Hacker News new | ask | show | jobs
by billconan 697 days ago
I wonder if there has been any practical CRDT for data dense applications, such as images (pixels) and 3D models?
6 comments

With any collaborative application, you need to start with a conceptual framework for the edits a user may perform, and how to best preserve the intention of the user (1) and the coherency of the resulting document (2) when any such edits may occur asynchronously. Even if a document is data-intensive in its concrete representation, the way you encode the user's discrete edits & operations can still be tiny.
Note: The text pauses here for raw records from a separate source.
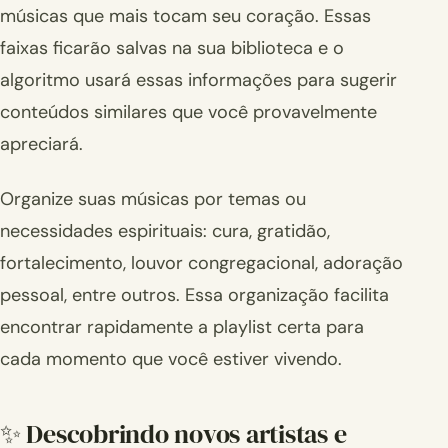
músicas que mais tocam seu coração. Essas
faixas ficarão salvas na sua biblioteca e o
algoritmo usará essas informações para sugerir
conteúdos similares que você provavelmente
apreciará.
Organize suas músicas por temas ou
necessidades espirituais: cura, gratidão,
fortalecimento, louvor congregacional, adoração
pessoal, entre outros. Essa organização facilita
encontrar rapidamente a playlist certa para
cada momento que você estiver vivendo.
✨ Descobrindo novos artistas e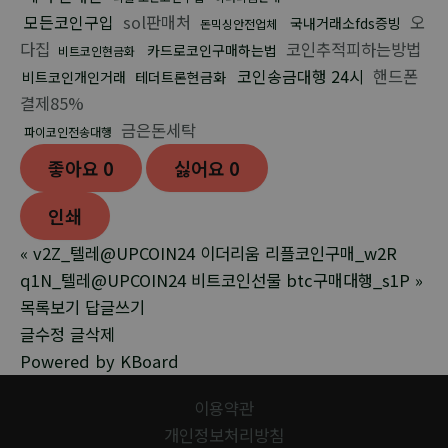
모든코인구입
sol판매처
오
국내거래소fds증빙
돈믹싱안전업체
다집
코인추적피하는방법
카드로코인구매하는법
비트코인현금화
코인송금대행 24시
핸드폰
비트코인개인거래
테더트론현금화
결제85%
금은돈세탁
파이코인전송대행
좋아요
0
싫어요
0
인쇄
«
v2Z_텔레@UPCOIN24 이더리움 리플코인구매_w2R
q1N_텔레@UPCOIN24 비트코인선물 btc구매대행_s1P
»
목록보기
답글쓰기
글수정
글삭제
Powered by KBoard
이용약관
개인정보처리방침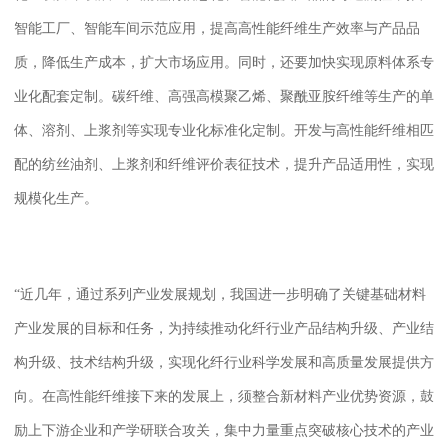
智能工厂、智能车间示范应用，提高高性能纤维生产效率与产品品
质，降低生产成本，扩大市场应用。同时，还要加快实现原料体系专
业化配套定制。碳纤维、高强高模聚乙烯、聚酰亚胺纤维等生产的单
体、溶剂、上浆剂等实现专业化标准化定制。开发与高性能纤维相匹
配的纺丝油剂、上浆剂和纤维评价表征技术，提升产品适用性，实现
规模化生产。
“近几年，通过系列产业发展规划，我国进一步明确了关键基础材料
产业发展的目标和任务，为持续推动化纤行业产品结构升级、产业结
构升级、技术结构升级，实现化纤行业科学发展和高质量发展提供方
向。在高性能纤维接下来的发展上，须整合新材料产业优势资源，鼓
励上下游企业和产学研联合攻关，集中力量重点突破核心技术的产业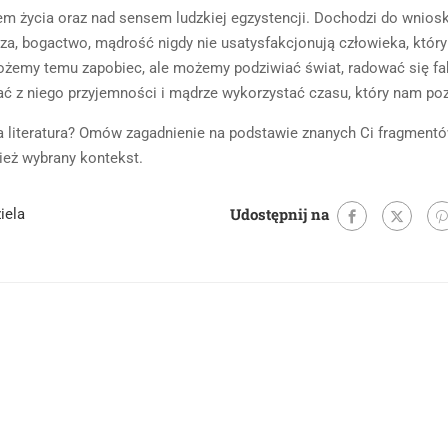
em życia oraz nad sensem ludzkiej egzystencji. Dochodzi do wnios
za, bogactwo, mądrość nigdy nie usatysfakcjonują człowieka, który
możemy temu zapobiec, ale możemy podziwiać świat, radować się fa
ć z niego przyjemności i mądrze wykorzystać czasu, który nam poz
ela literatura? Omów zagadnienie na podstawie znanych Ci fragment
ież wybrany kontekst.
Udostępnij na
iela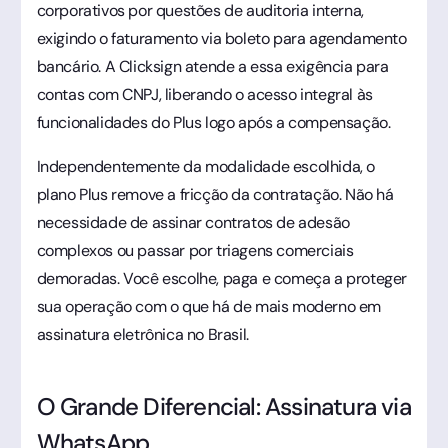
corporativos por questões de auditoria interna,
exigindo o faturamento via boleto para agendamento
bancário. A Clicksign atende a essa exigência para
contas com CNPJ, liberando o acesso integral às
funcionalidades do Plus logo após a compensação.
Independentemente da modalidade escolhida, o
plano Plus remove a fricção da contratação. Não há
necessidade de assinar contratos de adesão
complexos ou passar por triagens comerciais
demoradas. Você escolhe, paga e começa a proteger
sua operação com o que há de mais moderno em
assinatura eletrônica no Brasil.
O Grande Diferencial: Assinatura via
WhatsApp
Let's say we're building an image editor like Photoshop. An uncompressed 102 megapixel image with 16-bit color depth per channel (a photo from a Fujifilm GFX100 camera) would be about 610 MB as a TIFF. Representing each pixel of the image as a separate last-write-wins register would impose a high overhead, but such a representation doesn't actually make any sense to preserve a user's intention. The edits the user will perform are things like "increase image contrast by 15%" or "paint spline [(0,0), (1500, 1500)] with brush Q and color #000". If we sync each pixel by lamport timestamp, we could end up with user 1's contrast applying to all pixels except for those painted by user 2, which would give a weird looking image with painted-over pixels looking out of place.

Instead you'd probably want to represent user intention as a list of edit operations, which are much smaller than a whole 102MB pixel grid. A CRDT data structure is one possible technical mechanism perform to synchronize that user intent, but you pick the structure to match the user intent semantics, not to match the concrete data layout of your output.

You may still end up having edit operations that contain massive amounts of data, like "add new layer named `bg` below layer `fg` with pixels `data:(10mb of pixels)` at (1500, 1500)". But the overhead for the synchronization of that kind of edit command is very low, it's size is O(1), not O(pixels in the edit command).

It is not exactly the same, but I believe that Figma supports concurrent edits and uses an approach similar to CRDTs (https://www.figma.com/blog/how-figmas-multiplayer-technology...).
I'm not sure that CRDTs would be necessary for image editing, since all conflicting edits could easily be resolved with a last-writer-wins approach. 3D models are a different beast, and I haven't seen any collaborative 3D modeling tool on the market (though I haven't actively searched).
There is a 3D modelling tool called Spline supports multiplayer editing. I suppose it's using OT
I sketched out what a performant pixel-based CRDT might look like in my big CRDT article: http://archagon.net/blog/2018/03/24/data-laced-with-history/...

Never tried building it, though. And I’m not sure it would actually be practical, but it would at least preserve the full history of the document.

A cool example I've seen is Modyfi, which is a non-destructive editor for raster graphics. They use Yjs to represent the data, but instead of storing raw pixels, they are storing the entire history of transformations.

https://digest.browsertech.com/archive/browsertech-digest-ho...

What would a concurrent edit look like? If there are two concurrent edits to the same pixel or vertex, what should the result look like? The easiest answer is that you decide arbitrarily (say by timestamp), which is "last-write-wins", which is a CRDT.